ISLAMABAD/SRINAGAR, 21 April 2005 — The second bus linking Indian Kashmir with the Pakistani zone of the Himalayan region was set to roll today amid fresh militant violence and opposition from a key hard-line separatist.
However, only 11 people are to board the bus in Muzaffarabad, two weeks after its historic launch as most passengers changed their mind citing personal reasons, officials said.
The bus will carry 11 passengers from this side as against its sanctioned strength of 30, said Liaqat Hussain, deputy commissioner of Muzaffarabad.
“Many people who were cleared for the second ride have declined to travel for some domestic reasons,” he said.
The bus will leave the Muzaffarabad terminal around 9 a.m. and reach the town of Chakhoti on the dividing line of control (LoC) two hours later, he said.
Hussain denied the prospective travelers dropped out due to security fears on the Indian side amid opposition from separatists.
He said many passengers expressed desire to travel by the third bus which is due to leave on May 5, because they said, “it is wheat harvesting season.” Others cited marriages in their families, he added.
Some of others were double-minded after Pakistani and Indian leaders agreed to start a second bus service between Poonch in Indian Kashmir to Rawalakot in Pakistan, he said.

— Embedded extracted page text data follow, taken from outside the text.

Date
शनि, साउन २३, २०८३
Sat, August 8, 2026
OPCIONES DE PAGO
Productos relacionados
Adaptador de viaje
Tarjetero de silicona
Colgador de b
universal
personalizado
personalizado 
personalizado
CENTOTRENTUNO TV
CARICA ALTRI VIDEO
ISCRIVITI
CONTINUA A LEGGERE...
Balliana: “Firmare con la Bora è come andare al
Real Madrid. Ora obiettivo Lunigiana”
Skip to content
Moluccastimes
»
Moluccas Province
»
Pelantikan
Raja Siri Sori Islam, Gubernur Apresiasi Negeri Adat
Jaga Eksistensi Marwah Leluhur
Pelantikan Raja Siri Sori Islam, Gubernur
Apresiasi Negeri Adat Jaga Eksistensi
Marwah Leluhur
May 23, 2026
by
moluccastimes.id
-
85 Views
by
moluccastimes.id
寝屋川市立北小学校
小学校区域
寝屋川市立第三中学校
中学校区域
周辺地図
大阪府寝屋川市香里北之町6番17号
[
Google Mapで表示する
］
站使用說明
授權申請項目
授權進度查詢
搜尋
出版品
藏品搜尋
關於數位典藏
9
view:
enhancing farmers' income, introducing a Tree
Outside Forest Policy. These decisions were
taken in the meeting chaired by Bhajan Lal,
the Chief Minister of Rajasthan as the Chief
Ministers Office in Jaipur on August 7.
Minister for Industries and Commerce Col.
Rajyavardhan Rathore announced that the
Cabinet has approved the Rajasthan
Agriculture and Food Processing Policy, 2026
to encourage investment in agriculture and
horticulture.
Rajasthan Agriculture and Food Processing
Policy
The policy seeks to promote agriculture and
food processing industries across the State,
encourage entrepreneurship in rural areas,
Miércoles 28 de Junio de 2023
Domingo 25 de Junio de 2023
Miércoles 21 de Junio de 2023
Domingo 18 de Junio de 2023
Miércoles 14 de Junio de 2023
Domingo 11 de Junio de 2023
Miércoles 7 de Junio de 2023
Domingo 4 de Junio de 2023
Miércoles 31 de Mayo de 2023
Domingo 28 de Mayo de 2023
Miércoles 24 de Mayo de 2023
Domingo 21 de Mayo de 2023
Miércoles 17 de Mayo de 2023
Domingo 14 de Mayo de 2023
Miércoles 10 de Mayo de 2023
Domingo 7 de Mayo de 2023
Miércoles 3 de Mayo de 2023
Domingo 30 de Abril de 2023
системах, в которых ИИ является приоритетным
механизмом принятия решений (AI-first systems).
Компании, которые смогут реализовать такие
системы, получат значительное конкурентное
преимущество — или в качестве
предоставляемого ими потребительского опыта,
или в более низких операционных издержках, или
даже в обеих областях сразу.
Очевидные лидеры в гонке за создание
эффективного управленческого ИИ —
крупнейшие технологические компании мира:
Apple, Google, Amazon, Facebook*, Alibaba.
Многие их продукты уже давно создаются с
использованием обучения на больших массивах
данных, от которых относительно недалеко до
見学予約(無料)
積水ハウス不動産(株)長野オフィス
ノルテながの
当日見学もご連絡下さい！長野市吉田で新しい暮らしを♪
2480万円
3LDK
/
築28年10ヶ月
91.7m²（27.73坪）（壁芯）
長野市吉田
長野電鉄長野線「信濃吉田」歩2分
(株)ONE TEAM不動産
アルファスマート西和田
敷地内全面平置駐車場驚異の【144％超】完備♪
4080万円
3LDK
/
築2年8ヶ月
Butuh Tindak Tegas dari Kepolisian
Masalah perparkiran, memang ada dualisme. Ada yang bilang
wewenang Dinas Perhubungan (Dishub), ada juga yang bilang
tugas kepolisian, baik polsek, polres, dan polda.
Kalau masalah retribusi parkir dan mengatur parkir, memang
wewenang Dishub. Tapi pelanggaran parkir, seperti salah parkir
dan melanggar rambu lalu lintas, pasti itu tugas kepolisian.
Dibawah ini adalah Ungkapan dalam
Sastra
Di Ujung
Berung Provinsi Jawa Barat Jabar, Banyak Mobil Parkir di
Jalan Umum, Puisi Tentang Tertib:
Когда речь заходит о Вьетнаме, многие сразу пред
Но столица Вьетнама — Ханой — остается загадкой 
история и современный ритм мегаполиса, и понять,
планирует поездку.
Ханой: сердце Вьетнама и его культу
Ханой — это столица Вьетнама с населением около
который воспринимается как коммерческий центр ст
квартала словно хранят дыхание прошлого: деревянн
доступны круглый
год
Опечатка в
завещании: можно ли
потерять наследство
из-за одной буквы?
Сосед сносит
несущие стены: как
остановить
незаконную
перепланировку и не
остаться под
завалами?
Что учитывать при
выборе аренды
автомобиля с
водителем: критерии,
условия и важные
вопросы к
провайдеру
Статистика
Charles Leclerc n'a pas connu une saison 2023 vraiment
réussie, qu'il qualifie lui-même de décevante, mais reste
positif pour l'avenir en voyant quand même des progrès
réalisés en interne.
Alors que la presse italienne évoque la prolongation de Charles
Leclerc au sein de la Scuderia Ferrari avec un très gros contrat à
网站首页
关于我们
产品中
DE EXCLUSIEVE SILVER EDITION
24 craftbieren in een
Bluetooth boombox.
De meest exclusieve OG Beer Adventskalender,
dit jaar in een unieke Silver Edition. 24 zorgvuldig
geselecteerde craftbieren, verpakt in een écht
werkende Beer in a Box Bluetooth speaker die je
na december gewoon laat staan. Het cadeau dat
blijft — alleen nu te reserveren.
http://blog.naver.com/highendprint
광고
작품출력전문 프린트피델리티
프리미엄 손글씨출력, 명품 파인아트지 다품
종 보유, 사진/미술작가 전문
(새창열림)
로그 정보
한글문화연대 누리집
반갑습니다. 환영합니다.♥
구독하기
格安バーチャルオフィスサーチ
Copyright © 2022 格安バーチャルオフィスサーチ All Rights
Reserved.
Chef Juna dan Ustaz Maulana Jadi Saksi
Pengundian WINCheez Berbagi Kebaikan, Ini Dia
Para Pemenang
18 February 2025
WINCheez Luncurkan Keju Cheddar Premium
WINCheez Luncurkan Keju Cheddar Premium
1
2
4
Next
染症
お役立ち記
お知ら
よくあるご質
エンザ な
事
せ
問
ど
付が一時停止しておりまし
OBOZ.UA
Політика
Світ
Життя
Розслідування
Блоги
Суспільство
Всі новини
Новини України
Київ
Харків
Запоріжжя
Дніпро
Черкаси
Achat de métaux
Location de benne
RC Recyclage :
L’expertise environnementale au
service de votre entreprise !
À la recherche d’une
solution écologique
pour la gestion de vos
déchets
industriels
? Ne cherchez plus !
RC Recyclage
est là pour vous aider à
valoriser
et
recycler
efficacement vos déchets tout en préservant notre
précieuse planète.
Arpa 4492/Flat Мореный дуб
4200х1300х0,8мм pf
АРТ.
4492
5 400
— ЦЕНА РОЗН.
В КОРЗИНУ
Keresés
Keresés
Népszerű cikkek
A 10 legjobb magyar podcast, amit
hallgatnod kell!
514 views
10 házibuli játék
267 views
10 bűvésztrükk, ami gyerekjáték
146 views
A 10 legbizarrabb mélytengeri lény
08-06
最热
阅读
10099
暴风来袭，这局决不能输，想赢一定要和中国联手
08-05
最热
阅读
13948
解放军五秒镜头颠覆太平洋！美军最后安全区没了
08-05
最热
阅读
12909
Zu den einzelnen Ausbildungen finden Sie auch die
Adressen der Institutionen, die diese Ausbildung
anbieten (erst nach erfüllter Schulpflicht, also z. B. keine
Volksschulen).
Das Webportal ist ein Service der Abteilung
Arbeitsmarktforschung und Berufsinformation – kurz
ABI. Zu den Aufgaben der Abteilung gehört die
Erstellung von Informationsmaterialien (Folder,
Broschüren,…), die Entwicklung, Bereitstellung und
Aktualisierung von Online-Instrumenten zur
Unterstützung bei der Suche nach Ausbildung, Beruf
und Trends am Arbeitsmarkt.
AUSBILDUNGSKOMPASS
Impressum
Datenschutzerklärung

“The Poonch-Rawalakot route suits all those travelers who have relatives in the Jammu and Rajouri areas on the other side of the LoC,” he said.
Pakistani and Indian authorities swapped lists of passengers for the second bus, a day after the April 7 launch of the service.
India cleared 47 of the 50 names in the Pakistani list, most of them were from the southern districts of Pakistani Kashmir.
Indian security forces carried out massive security sweeps yesterday to ensure the safety of the bus service which has paved the way for tearful reunions of relatives who have not seen each other for decades.
“The second bus will roll on schedule tomorrow (Thursday) under tight security,” a police officer said in Srinagar. “We’ve made all the arrangements for a safe journey.”
It is seen as the biggest achievement from a 14-month peace process between the nuclear-armed neighbors who have fought two of their three wars over Kashmir.
But it has been bitterly opposed by some rebel groups and separatists as a move to a “soft border” that they worry will take the steam out of their cause by allowing greater people-to-people contact.
Opponents fear the bus may lead India, Pakistan and Kashmiris to accept the LoC as a permanent frontier.
Rebels and separatists want Muslim-majority Kashmir to be reunited as part of Pakistan or become independent.
While the region’s main rebel group Hizb-ul-Mujahedeen has said militants fighting New Delhi’s rule should not oppose the service, four other groups have vowed to attack it.
In fresh violence yesterday, suspected rebels killed two civilians and injured 17 others in a grenade attack on a security patrol that missed its target and exploded among pedestrians in northern Sopore town of Indian Kashmir, police said. Suspected rebels also killed a policeman and an alleged informer.
Also yesterday, Kashmir’s leading separatist, Syed Ali Shah Geelani, renewed his opposition to the bus, saying, “Opening the road won’t help resolve the Kashmir dispute.”
‘Forgotten Prisoners’
Meanwhile, the families of dozens of people from Pakistani Kashmir allegedly held in the Indian zone of the disputed Himalayan state called yesterday on New Delhi to release them.
“We call upon the Indian authorities in the name of humanity to release my son and all others who have languished in different prisons for several years,” Sabir Ali and his wife Salima Bibi said at a press conference in Muzaffarabad.
Ali’s son Jafar was 17 when he crossed the LoC “to see his uncle on the other side.”
He was arrested by the Indian troops but his family only came to know he had been detained after two years.